Monday, November 15, 2010

An Accident of Geography Won't Save Us
 In Jared Diamond's impressive book Guns, Germs, and Steel the author ascribes the the fall of the Incan empire not to the superiority of the Spanish, but by the accident of geography. The proximity to domesticated animals shared throughout Europe and Asia as well as the shared knowledge and innovation by those people. This is a very simplified explanation of the book. I highly recommend you read the whole thing.

As I was explaining this concept to my class today I realized that this is how classrooms are today. Some classrooms are like the Spanish, of which the Flat Classroom Project is a great example.  These teachers are facilitating the sharing of knowledge and innovation in their classrooms.
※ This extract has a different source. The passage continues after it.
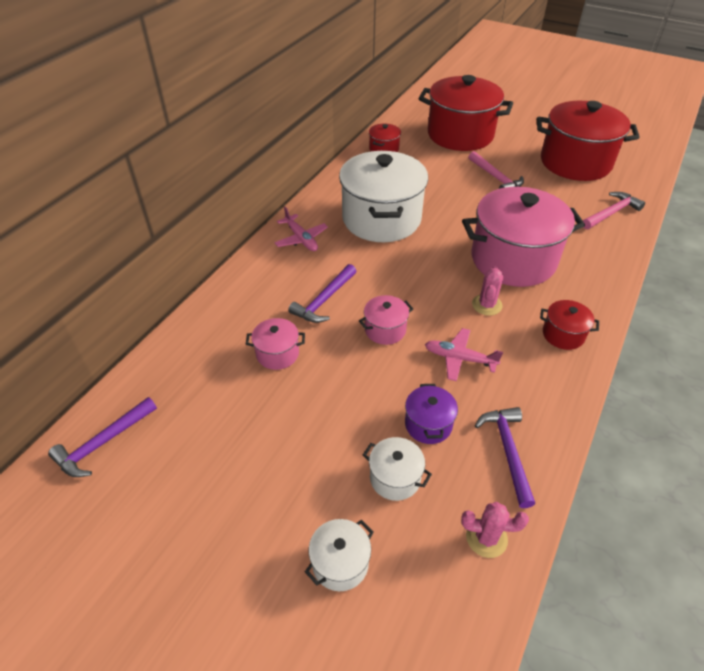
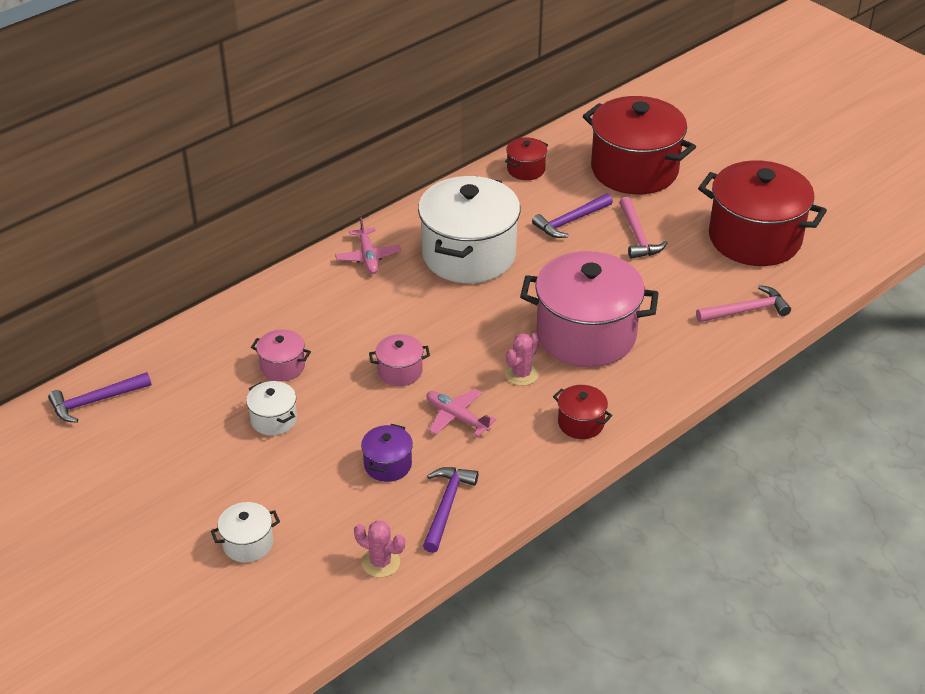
camera: 20 degrees right, 5 degrees down
(324, 300) = (355, 327): purple hammer -> purple hammer (570, 221)
(395, 478) = (330, 497): white pot -> white pot (274, 419)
Most classrooms are like the Incan empire. They are isolated, not realizing what is outside their classroom. They assume they are the masters of learning using the same techniques that have worked for generations. They do not even know that they are being passed by.

Now that the problem is identified, what is the solution? I think that we must not only expose our classrooms to other classrooms, we must find ways to create learning communities with them. I am not espousing "quick hit" projects where students work together with others for short periods of time. Instead I believe we need to create long term communities that share knowledge and innovation through longer periods of time. We shouldn't rely on an accident of geography to get us where we need to go, we need to reach out and learn from others.